Stanislav Ruban

Personal information
- Full name: Stanislav Borisovich Ruban
- Date of birth: 25 October 1996 (age 29)
- Place of birth: Luhansk, Ukraine
- Height: 1.85 m (6 ft 1 in)
- Position: Forward

Team information
- Current team: Sevastopol
- Number: 9

Youth career
- 0000–2009: LOVUFC Luhansk
- 2010–2013: Zorya Luhansk

Senior career*
- Years: Team / Apps / (Gls)
- 2018–2020: Shakhtar Sverdlovsk (LFS)
- 2021–2023: Stroitel Kamensk-Shakhtinsky (amateur)
- 2024: Stroitel Kamensk-Shakhtinsky / 15 / (10)
- 2024: → Torpedo-BelAZ Zhodino (loan) / 4 / (0)
- 2024: → Torpedo-BelAZ-2 Zhodino (loan) / 9 / (1)
- 2025–: Sevastopol / 35 / (7)

= Stanislav Ruban =

Ukrainian-born Russian footballer (born 2005)

#### Dataset excerpts:
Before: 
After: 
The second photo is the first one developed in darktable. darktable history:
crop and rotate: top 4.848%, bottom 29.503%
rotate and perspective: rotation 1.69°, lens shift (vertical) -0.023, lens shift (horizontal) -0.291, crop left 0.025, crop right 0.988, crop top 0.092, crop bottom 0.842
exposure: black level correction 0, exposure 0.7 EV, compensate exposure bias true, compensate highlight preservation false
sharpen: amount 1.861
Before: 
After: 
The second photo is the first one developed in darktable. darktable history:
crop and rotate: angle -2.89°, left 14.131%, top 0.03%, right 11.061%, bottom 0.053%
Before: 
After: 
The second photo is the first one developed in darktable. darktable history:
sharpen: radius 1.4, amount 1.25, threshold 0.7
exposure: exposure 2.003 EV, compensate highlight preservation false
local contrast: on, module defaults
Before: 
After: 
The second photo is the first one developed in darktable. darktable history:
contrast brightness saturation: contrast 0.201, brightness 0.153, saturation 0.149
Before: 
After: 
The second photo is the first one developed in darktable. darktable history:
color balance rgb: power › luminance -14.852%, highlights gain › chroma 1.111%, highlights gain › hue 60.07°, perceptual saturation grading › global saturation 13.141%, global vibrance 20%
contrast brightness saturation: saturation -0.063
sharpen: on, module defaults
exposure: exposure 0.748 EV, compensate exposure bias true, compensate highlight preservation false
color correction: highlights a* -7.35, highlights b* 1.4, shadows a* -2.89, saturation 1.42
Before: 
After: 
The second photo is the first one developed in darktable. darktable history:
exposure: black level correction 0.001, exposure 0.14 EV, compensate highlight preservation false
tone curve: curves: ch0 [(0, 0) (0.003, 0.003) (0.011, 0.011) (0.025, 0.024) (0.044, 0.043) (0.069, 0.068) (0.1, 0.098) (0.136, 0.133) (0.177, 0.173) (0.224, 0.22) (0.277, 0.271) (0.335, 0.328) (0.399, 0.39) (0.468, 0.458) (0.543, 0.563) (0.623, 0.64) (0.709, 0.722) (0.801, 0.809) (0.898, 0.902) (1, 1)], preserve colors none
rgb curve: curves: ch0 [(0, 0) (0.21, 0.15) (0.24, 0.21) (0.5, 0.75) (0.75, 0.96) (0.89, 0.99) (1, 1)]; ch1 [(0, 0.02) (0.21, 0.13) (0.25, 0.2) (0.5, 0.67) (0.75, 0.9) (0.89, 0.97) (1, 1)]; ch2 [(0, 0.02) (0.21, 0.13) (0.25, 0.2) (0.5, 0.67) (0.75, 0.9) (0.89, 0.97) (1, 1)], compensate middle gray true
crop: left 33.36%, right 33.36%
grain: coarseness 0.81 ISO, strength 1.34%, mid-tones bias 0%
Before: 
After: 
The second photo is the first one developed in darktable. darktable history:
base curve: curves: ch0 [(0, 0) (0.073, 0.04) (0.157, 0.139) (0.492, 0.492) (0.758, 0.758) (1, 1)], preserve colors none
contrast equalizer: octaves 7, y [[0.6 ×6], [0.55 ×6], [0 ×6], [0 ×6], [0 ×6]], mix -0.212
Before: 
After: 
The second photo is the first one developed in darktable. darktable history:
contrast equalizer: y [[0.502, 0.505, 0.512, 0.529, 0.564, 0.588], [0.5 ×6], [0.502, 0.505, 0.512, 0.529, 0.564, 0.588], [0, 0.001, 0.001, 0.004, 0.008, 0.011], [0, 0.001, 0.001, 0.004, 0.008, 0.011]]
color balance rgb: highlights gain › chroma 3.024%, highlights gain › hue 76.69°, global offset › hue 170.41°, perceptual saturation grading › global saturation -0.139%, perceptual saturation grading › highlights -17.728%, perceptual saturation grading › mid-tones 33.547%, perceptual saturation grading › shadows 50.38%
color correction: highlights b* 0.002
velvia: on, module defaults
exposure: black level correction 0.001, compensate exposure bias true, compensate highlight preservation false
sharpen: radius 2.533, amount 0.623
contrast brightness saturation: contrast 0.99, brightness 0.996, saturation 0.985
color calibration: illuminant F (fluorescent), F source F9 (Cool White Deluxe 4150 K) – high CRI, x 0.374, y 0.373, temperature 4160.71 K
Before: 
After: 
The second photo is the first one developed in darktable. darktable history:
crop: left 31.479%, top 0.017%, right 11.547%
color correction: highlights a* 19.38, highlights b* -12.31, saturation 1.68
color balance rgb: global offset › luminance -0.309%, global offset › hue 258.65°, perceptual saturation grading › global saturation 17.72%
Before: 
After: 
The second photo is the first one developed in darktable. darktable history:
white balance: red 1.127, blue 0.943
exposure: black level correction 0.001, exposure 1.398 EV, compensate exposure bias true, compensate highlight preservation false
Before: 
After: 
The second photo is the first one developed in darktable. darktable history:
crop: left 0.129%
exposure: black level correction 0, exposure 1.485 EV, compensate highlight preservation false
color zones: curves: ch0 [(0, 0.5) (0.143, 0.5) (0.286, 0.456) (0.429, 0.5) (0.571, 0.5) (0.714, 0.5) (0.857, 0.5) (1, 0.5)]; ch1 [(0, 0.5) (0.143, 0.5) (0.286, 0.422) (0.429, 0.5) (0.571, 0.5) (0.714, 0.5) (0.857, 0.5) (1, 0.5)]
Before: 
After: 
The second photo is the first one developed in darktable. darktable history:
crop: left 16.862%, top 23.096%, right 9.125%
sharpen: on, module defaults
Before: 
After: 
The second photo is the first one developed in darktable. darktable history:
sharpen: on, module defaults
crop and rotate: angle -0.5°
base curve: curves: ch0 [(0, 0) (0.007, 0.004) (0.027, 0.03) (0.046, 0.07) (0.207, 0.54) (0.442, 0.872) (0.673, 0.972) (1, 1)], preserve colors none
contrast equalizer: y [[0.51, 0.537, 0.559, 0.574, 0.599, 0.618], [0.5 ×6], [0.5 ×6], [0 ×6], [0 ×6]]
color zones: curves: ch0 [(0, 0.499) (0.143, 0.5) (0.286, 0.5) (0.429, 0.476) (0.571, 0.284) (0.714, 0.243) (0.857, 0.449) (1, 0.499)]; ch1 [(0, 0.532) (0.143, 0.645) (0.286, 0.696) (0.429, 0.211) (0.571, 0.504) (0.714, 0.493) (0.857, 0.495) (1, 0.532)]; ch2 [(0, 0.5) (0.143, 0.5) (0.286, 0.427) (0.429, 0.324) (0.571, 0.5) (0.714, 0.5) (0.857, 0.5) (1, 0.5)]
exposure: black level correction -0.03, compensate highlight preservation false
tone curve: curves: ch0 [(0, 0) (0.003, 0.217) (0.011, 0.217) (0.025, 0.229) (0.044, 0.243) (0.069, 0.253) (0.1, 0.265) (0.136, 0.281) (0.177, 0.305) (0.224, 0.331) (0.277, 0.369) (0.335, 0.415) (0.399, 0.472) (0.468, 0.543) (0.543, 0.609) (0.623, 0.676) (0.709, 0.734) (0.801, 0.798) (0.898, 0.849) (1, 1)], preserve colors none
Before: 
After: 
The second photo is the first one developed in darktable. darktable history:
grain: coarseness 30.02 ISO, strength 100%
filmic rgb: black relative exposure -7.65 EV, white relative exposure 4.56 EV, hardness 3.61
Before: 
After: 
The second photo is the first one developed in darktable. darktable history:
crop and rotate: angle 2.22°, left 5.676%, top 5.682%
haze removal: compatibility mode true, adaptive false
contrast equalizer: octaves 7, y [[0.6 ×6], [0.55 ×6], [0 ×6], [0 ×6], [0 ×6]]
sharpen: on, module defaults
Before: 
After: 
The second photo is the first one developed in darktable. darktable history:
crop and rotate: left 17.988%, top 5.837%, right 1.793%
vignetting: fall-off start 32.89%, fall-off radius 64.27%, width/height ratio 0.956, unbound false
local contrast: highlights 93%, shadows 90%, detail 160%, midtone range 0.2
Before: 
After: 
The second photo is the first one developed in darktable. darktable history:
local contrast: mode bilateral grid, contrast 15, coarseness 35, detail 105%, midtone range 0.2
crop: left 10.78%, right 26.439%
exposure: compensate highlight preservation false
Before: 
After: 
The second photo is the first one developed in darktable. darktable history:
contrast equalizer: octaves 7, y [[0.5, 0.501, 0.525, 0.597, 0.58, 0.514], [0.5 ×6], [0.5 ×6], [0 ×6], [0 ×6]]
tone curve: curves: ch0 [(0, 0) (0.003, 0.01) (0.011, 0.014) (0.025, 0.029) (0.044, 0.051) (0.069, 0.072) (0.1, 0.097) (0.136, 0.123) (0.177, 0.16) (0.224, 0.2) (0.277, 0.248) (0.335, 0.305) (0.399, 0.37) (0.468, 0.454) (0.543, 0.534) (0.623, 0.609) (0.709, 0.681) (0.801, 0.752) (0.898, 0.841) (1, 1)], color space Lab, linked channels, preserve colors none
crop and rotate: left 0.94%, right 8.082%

#### List of tasks:
A – Check each statement against the Stanislav Ruban profile. For each, say yes or no and quote the words that decide it: (i) Ruban plays as a forward. (ii) Ruban wears number 10 for Sevastopol. (iii) Ruban was with Zorya Luhansk as a youth player from 2010 to 2013.
B – From the Stanislav Ruban profile, return everything from "Youth career" down to "Stroitel Kamensk-Shakhtinsky (amateur)", word for word.

#### Solutions to the exercise:
A –
(i) Yes: "Position: Forward"
(ii) No: "Number: 9"
(iii) Yes: "2010–2013: Zorya Luhansk"

B –
Youth career
- 0000–2009: LOVUFC Luhansk
- 2010–2013: Zorya Luhansk

Senior career*
- Years: Team / Apps / (Gls)
- 2018–2020: Shakhtar Sverdlovsk (LFS)
- 2021–2023: Stroitel Kamensk-Shakhtinsky (amateur)